To address this, we implemented several CUDA-specific optimizations to minimize overhead and maximize performance:

  • Batched DCT Computation: We leverage cuBLAS to perform matrix-matrix multiplications in parallel across multiple images, resulting in highly-optimized DCT times of less than 40ms for a batch of 5,000 256x256 images.
  • Efficient Memory Management:
    • Pinned (page-locked) memory facilitates faster CPU-GPU transfers.
    • Shared memory and warp-wide ballot operations reduce redundant computations.
  • Asynchronous Execution: We implement overlapping pipelines to concurrently execute image loading, preprocessing, and hashing, effectively eliminating bottlenecks.
  • Optimized Data Transfer Strategies:
    • Minimized PCIe Transfers: By structuring computations to reduce unnecessary memory copies, we significantly decrease PCIe latency.
    • Double Buffering: This technique allows image preprocessing and GPU computation to overlap, hiding data transfer delays.

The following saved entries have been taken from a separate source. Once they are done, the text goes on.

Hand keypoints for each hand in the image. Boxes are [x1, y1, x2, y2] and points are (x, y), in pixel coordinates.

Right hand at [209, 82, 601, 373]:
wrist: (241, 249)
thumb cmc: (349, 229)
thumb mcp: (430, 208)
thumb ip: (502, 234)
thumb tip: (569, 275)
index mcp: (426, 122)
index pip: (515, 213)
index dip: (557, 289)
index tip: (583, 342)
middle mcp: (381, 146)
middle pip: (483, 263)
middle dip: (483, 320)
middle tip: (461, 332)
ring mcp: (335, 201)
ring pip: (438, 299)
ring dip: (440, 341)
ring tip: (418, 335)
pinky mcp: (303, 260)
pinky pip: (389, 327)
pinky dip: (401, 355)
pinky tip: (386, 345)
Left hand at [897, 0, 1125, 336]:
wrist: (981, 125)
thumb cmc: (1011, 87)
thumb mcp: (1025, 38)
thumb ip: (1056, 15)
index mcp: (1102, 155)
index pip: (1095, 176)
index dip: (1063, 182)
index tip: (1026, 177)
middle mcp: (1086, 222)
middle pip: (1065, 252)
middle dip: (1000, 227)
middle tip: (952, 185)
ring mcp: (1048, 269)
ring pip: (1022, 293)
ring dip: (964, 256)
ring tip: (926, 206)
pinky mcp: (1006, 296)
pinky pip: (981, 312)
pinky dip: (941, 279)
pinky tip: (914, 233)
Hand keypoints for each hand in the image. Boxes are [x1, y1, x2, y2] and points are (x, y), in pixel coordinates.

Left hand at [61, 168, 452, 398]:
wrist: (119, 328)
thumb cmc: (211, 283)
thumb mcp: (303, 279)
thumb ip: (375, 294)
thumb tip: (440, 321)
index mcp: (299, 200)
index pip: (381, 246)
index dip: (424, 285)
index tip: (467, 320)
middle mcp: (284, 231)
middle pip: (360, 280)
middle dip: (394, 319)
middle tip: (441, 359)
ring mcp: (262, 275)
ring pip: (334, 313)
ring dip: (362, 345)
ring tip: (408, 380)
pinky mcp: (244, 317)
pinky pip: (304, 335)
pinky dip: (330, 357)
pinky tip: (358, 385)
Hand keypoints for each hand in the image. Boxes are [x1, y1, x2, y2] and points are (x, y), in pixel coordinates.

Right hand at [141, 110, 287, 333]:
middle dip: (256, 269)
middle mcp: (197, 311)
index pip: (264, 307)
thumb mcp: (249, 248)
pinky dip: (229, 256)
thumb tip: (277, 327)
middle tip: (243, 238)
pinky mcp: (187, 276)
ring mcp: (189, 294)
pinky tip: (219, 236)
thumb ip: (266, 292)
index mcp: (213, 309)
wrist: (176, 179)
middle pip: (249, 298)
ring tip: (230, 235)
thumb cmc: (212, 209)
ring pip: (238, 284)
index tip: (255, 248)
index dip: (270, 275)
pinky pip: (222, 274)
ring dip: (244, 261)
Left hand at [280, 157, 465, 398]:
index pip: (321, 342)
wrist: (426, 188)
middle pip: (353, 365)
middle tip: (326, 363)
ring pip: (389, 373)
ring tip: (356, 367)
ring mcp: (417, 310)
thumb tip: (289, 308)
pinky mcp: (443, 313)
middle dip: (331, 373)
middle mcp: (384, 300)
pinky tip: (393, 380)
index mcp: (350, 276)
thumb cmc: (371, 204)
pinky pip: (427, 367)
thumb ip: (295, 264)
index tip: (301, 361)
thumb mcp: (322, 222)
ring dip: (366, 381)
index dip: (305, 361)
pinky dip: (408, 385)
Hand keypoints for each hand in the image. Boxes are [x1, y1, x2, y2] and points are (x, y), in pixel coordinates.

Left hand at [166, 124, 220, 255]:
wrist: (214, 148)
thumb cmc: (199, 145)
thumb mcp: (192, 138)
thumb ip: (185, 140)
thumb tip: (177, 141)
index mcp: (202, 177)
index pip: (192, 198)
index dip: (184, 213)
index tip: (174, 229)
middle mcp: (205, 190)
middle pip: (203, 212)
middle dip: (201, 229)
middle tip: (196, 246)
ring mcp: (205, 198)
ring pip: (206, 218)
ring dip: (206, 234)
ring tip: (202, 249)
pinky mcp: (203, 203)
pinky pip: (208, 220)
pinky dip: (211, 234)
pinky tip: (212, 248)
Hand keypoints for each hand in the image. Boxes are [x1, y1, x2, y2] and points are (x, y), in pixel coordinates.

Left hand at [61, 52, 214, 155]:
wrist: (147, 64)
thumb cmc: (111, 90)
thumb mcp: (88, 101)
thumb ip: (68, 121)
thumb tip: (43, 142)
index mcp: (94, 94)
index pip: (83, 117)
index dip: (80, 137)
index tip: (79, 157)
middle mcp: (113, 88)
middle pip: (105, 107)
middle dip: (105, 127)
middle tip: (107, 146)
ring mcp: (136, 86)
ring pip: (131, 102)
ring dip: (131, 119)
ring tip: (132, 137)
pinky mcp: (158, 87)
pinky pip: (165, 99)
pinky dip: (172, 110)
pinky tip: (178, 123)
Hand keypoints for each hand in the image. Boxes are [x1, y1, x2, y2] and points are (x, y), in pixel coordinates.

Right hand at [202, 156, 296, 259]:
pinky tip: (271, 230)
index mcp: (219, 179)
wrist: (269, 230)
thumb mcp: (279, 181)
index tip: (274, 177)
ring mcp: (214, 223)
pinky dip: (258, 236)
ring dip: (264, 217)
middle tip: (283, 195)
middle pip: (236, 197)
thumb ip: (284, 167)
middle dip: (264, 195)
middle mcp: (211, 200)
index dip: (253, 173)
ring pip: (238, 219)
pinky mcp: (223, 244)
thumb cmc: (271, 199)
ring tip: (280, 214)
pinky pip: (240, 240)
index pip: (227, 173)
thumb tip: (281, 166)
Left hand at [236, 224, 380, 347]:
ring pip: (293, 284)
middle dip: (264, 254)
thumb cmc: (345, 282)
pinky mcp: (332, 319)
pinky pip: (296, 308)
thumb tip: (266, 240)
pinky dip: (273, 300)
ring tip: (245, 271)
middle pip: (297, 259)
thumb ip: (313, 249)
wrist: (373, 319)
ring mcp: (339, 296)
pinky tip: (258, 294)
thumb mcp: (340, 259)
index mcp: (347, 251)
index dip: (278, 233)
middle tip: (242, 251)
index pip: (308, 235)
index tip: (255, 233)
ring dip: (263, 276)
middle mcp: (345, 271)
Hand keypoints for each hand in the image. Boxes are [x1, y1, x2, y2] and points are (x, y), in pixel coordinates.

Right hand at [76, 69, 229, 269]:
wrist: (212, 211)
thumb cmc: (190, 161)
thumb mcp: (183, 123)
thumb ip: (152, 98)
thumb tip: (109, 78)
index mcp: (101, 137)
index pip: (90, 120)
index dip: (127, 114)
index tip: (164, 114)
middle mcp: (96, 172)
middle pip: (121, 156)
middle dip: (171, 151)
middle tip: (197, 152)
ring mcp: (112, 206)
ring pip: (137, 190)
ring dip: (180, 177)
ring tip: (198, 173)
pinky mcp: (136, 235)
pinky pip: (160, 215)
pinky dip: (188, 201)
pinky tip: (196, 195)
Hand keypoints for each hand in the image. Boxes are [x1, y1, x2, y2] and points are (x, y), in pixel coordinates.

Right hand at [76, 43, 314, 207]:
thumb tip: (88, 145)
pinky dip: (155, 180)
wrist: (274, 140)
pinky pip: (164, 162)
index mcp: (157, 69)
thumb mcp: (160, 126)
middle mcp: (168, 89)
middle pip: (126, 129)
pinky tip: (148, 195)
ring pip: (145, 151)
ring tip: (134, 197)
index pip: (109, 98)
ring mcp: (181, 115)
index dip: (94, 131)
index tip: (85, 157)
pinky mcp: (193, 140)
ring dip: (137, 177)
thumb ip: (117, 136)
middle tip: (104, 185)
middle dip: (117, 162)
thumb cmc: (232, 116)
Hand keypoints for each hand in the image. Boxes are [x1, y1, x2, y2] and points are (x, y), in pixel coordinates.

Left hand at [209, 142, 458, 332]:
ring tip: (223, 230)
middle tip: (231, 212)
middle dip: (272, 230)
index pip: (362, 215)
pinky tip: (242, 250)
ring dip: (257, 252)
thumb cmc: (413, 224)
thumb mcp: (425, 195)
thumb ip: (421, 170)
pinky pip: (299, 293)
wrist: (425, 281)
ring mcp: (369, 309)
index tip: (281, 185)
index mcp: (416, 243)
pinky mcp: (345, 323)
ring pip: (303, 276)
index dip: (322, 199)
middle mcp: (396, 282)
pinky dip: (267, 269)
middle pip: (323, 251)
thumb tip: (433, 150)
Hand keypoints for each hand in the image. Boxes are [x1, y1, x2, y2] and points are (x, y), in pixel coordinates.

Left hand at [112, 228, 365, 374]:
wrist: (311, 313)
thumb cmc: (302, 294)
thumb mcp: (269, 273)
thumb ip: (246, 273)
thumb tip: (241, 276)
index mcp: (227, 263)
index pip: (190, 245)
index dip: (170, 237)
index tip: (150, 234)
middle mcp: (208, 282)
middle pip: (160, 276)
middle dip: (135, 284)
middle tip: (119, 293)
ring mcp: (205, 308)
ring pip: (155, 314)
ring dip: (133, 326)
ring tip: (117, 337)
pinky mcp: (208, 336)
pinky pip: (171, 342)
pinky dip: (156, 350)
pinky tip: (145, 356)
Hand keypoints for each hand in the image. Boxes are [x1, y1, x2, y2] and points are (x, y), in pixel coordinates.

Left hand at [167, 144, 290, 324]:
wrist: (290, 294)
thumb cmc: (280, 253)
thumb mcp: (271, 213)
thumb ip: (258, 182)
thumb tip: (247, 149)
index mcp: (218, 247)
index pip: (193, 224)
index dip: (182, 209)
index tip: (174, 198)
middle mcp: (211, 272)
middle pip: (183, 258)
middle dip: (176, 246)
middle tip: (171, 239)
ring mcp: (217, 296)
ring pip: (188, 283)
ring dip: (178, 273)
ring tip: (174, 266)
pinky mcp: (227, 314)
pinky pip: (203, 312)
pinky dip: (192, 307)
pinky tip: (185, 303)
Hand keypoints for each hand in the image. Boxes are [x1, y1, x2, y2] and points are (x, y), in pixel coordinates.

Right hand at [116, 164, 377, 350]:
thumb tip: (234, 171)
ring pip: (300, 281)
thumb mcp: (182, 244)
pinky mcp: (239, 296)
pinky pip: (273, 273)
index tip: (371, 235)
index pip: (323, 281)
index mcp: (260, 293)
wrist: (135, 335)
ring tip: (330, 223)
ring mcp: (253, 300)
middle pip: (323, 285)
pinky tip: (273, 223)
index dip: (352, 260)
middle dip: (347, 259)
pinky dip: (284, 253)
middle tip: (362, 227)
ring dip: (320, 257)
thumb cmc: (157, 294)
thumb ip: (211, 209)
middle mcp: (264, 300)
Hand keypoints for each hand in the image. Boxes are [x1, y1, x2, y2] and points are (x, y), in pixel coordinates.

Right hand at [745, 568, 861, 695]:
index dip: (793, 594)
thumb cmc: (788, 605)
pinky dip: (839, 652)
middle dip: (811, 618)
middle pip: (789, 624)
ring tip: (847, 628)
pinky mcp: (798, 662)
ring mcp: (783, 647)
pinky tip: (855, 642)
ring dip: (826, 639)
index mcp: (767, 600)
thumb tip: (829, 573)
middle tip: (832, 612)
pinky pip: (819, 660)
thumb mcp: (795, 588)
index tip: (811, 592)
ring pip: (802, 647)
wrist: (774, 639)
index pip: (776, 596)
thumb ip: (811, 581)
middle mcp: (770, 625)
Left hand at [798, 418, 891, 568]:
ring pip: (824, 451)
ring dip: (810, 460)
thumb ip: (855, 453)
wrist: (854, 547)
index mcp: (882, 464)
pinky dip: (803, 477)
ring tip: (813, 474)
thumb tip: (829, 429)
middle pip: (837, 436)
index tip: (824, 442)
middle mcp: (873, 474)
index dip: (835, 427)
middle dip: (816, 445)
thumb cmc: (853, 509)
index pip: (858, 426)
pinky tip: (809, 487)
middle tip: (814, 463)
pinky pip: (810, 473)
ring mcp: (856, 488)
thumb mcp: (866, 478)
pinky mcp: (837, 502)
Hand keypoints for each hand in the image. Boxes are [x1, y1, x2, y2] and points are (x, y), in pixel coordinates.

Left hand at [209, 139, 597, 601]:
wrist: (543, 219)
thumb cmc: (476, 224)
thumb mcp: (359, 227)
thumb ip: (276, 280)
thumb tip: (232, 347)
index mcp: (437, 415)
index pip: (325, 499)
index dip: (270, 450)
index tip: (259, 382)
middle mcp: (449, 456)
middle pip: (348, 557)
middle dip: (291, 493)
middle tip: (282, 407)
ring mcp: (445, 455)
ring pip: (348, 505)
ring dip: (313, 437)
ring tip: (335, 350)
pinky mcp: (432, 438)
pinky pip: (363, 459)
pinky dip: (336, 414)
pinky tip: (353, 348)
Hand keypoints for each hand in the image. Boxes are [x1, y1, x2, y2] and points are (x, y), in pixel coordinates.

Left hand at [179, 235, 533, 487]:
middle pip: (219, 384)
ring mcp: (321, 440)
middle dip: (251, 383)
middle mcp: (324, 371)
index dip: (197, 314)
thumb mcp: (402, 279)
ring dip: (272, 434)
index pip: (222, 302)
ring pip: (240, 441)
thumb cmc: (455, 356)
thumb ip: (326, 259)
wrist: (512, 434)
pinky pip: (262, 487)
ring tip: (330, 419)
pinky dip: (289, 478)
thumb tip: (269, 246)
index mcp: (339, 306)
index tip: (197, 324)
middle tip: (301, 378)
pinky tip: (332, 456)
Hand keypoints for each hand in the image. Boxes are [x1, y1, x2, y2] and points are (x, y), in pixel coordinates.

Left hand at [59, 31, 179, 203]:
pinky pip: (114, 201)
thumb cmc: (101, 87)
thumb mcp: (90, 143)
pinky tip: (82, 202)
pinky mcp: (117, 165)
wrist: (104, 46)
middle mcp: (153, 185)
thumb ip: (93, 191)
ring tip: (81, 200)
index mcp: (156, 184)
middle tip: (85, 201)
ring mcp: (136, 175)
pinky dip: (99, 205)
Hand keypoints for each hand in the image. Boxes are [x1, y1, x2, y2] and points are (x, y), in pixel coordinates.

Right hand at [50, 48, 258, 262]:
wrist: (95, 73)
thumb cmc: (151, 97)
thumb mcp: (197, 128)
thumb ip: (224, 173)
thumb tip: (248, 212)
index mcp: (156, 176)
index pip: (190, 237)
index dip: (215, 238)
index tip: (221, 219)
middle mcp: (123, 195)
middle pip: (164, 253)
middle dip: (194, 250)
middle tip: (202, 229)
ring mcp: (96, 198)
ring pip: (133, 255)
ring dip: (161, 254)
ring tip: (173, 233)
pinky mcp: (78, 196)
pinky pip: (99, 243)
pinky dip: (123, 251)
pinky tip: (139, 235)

3. Performance and Scalability

Empirical evaluations show that our GPU-accelerated approach outperforms traditional CPU implementations by orders of magnitude, particularly for large-scale datasets. By parallelizing DCT computation and optimizing memory access patterns, we achieve substantial speedups while maintaining high accuracy and robustness in perceptual similarity detection.

4. Conclusion

We present an optimized pHash implementation that harnesses GPU acceleration to dramatically improve efficiency without sacrificing robustness. This approach enables large-scale image processing applications, including duplicate detection, content-based retrieval, and near-duplicate search, to scale effectively with growing data demands. Future work includes extending the framework to support additional perceptual hashing techniques and further optimizing CUDA kernels for specific hardware architectures.

Installation

1. Clone or Download the Repository

git clone https://github.com/yourusername/cuda_phash.git
cd cuda_phash

2. Install Dependencies

Ensure the following are installed:

  • CUDA Toolkit (tested with CUDA 11+)
  • cuBLAS (included with CUDA)
  • OpenCV (for image loading and preprocessing)
  • Modern C++ Compiler (e.g., MSVC, GCC, or Clang)

3. Build from Source

Since no CMake configuration is provided, build the project using your preferred method:

Windows (Visual Studio)

  1. Create a new Visual C++ project.
  2. Add all .cu and .cuh files.
  3. Configure project settings to enable CUDA:
    • Use "CUDA Runtime API" in VS properties.
  4. Link against:
    • cublas.lib
    • cudart.lib
    • OpenCV libraries (e.g., opencv_world455.lib).

Linux / macOS (Command Line)

Compile using nvcc and link required libraries:

nvcc -o cuda_phash main.cu cuda_phash.cu -lcublas `pkg-config --cflags --libs opencv4`

Adjust paths and library flags to match your system configuration.

4. Run the Program

Once compiled, include cuda_phash.cuh in your project and ensure CUDA Toolkit and OpenCV are correctly linked at runtime.